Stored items
# # # # # # #

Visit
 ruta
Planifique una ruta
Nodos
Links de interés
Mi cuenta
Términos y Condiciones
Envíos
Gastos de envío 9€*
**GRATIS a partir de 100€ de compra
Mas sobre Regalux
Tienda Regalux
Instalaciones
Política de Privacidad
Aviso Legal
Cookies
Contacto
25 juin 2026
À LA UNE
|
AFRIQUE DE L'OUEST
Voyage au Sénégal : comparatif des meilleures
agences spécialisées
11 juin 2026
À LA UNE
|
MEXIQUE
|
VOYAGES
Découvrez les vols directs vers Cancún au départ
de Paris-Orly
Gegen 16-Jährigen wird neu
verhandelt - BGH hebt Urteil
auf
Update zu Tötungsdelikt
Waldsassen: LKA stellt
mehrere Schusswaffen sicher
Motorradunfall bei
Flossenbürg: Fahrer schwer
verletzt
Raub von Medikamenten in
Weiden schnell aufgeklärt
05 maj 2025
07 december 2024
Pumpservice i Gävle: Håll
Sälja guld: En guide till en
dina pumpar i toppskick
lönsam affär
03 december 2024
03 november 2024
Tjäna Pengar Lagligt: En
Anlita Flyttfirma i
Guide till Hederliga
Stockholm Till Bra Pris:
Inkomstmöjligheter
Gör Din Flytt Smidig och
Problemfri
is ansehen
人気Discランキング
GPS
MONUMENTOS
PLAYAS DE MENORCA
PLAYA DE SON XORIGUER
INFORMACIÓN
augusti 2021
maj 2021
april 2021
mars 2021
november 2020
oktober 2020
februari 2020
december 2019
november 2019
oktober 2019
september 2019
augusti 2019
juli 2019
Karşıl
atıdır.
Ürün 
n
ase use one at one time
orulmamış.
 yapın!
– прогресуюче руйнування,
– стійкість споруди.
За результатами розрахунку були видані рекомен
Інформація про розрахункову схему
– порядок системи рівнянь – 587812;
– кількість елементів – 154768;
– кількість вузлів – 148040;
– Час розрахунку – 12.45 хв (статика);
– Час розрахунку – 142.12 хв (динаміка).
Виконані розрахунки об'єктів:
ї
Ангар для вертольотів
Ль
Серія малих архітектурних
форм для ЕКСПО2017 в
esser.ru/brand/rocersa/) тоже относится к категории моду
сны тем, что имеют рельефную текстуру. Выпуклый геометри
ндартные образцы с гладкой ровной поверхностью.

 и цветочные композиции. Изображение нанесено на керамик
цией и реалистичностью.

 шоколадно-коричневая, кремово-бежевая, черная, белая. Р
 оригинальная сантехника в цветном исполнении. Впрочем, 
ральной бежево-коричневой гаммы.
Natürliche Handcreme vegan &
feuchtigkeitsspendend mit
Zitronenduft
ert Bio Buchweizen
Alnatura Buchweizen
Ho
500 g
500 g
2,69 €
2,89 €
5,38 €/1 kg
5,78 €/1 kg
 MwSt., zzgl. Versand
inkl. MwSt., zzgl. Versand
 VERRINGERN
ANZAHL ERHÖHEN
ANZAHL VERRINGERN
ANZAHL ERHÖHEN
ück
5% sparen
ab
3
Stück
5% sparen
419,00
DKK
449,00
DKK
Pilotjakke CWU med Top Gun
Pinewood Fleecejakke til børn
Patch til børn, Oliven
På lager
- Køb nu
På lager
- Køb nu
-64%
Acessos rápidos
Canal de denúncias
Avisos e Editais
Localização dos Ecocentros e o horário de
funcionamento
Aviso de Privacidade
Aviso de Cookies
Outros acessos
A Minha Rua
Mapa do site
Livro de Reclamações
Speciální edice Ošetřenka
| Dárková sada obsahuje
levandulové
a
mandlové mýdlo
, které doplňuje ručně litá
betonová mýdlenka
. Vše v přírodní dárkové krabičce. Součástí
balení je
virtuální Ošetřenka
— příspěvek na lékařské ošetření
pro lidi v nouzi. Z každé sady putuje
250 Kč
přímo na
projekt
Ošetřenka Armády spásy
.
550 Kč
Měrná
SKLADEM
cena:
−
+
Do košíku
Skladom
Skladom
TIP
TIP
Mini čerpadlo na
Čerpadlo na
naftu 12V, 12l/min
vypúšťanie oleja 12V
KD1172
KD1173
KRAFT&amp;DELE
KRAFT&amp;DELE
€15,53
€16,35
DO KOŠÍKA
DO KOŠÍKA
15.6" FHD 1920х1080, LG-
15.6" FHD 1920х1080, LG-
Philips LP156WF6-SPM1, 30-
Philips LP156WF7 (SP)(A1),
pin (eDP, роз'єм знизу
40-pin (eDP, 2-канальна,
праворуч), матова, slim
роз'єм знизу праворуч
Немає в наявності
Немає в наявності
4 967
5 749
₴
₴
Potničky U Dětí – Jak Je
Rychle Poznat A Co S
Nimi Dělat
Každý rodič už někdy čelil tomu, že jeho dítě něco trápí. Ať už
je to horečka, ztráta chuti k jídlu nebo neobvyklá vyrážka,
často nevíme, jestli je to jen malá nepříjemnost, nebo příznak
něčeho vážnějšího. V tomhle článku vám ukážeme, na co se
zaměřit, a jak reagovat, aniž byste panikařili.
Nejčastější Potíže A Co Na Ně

# # # # # # #

Task goal: Retype the records above exactly, so that no line differs from its source.

Output for this task:
Visit
 ruta
Planifique una ruta
Nodos
Links de interés
Mi cuenta
Términos y Condiciones
Envíos
Gastos de envío 9€*
**GRATIS a partir de 100€ de compra
Mas sobre Regalux
Tienda Regalux
Instalaciones
Política de Privacidad
Aviso Legal
Cookies
Contacto
25 juin 2026
À LA UNE
|
AFRIQUE DE L'OUEST
Voyage au Sénégal : comparatif des meilleures
agences spécialisées
11 juin 2026
À LA UNE
|
MEXIQUE
|
VOYAGES
Découvrez les vols directs vers Cancún au départ
de Paris-Orly
Gegen 16-Jährigen wird neu
verhandelt - BGH hebt Urteil
auf
Update zu Tötungsdelikt
Waldsassen: LKA stellt
mehrere Schusswaffen sicher
Motorradunfall bei
Flossenbürg: Fahrer schwer
verletzt
Raub von Medikamenten in
Weiden schnell aufgeklärt
05 maj 2025
07 december 2024
Pumpservice i Gävle: Håll
Sälja guld: En guide till en
dina pumpar i toppskick
lönsam affär
03 december 2024
03 november 2024
Tjäna Pengar Lagligt: En
Anlita Flyttfirma i
Guide till Hederliga
Stockholm Till Bra Pris:
Inkomstmöjligheter
Gör Din Flytt Smidig och
Problemfri
is ansehen
人気Discランキング
GPS
MONUMENTOS
PLAYAS DE MENORCA
PLAYA DE SON XORIGUER
INFORMACIÓN
augusti 2021
maj 2021
april 2021
mars 2021
november 2020
oktober 2020
februari 2020
december 2019
november 2019
oktober 2019
september 2019
augusti 2019
juli 2019
Karşıl
atıdır.
Ürün 
n
ase use one at one time
orulmamış.
 yapın!
– прогресуюче руйнування,
– стійкість споруди.
За результатами розрахунку були видані рекомен
Інформація про розрахункову схему
– порядок системи рівнянь – 587812;
– кількість елементів – 154768;
– кількість вузлів – 148040;
– Час розрахунку – 12.45 хв (статика);
– Час розрахунку – 142.12 хв (динаміка).
Виконані розрахунки об'єктів:
ї
Ангар для вертольотів
Ль
Серія малих архітектурних
форм для ЕКСПО2017 в
esser.ru/brand/rocersa/) тоже относится к категории моду
сны тем, что имеют рельефную текстуру. Выпуклый геометри
ндартные образцы с гладкой ровной поверхностью.

 и цветочные композиции. Изображение нанесено на керамик
цией и реалистичностью.

 шоколадно-коричневая, кремово-бежевая, черная, белая. Р
 оригинальная сантехника в цветном исполнении. Впрочем, 
ральной бежево-коричневой гаммы.
Natürliche Handcreme vegan &
feuchtigkeitsspendend mit
Zitronenduft
ert Bio Buchweizen
Alnatura Buchweizen
Ho
500 g
500 g
2,69 €
2,89 €
5,38 €/1 kg
5,78 €/1 kg
 MwSt., zzgl. Versand
inkl. MwSt., zzgl. Versand
 VERRINGERN
ANZAHL ERHÖHEN
ANZAHL VERRINGERN
ANZAHL ERHÖHEN
ück
5% sparen
ab
3
Stück
5% sparen
419,00
DKK
449,00
DKK
Pilotjakke CWU med Top Gun
Pinewood Fleecejakke til børn
Patch til børn, Oliven
På lager
- Køb nu
På lager
- Køb nu
-64%
Acessos rápidos
Canal de denúncias
Avisos e Editais
Localização dos Ecocentros e o horário de
funcionamento
Aviso de Privacidade
Aviso de Cookies
Outros acessos
A Minha Rua
Mapa do site
Livro de Reclamações
Speciální edice Ošetřenka
| Dárková sada obsahuje
levandulové
a
mandlové mýdlo
, které doplňuje ručně litá
betonová mýdlenka
. Vše v přírodní dárkové krabičce. Součástí
balení je
virtuální Ošetřenka
— příspěvek na lékařské ošetření
pro lidi v nouzi. Z každé sady putuje
250 Kč
přímo na
projekt
Ošetřenka Armády spásy
.
550 Kč
Měrná
SKLADEM
cena:
−
+
Do košíku
Skladom
Skladom
TIP
TIP
Mini čerpadlo na
Čerpadlo na
naftu 12V, 12l/min
vypúšťanie oleja 12V
KD1172
KD1173
KRAFT&amp;DELE
KRAFT&amp;DELE
€15,53
€16,35
DO KOŠÍKA
DO KOŠÍKA
15.6" FHD 1920х1080, LG-
15.6" FHD 1920х1080, LG-
Philips LP156WF6-SPM1, 30-
Philips LP156WF7 (SP)(A1),
pin (eDP, роз'єм знизу
40-pin (eDP, 2-канальна,
праворуч), матова, slim
роз'єм знизу праворуч
Немає в наявності
Немає в наявності
4 967
5 749
₴
₴
Potničky U Dětí – Jak Je
Rychle Poznat A Co S
Nimi Dělat
Každý rodič už někdy čelil tomu, že jeho dítě něco trápí. Ať už
je to horečka, ztráta chuti k jídlu nebo neobvyklá vyrážka,
často nevíme, jestli je to jen malá nepříjemnost, nebo příznak
něčeho vážnějšího. V tomhle článku vám ukážeme, na co se
zaměřit, a jak reagovat, aniž byste panikařili.
Nejčastější Potíže A Co Na Ně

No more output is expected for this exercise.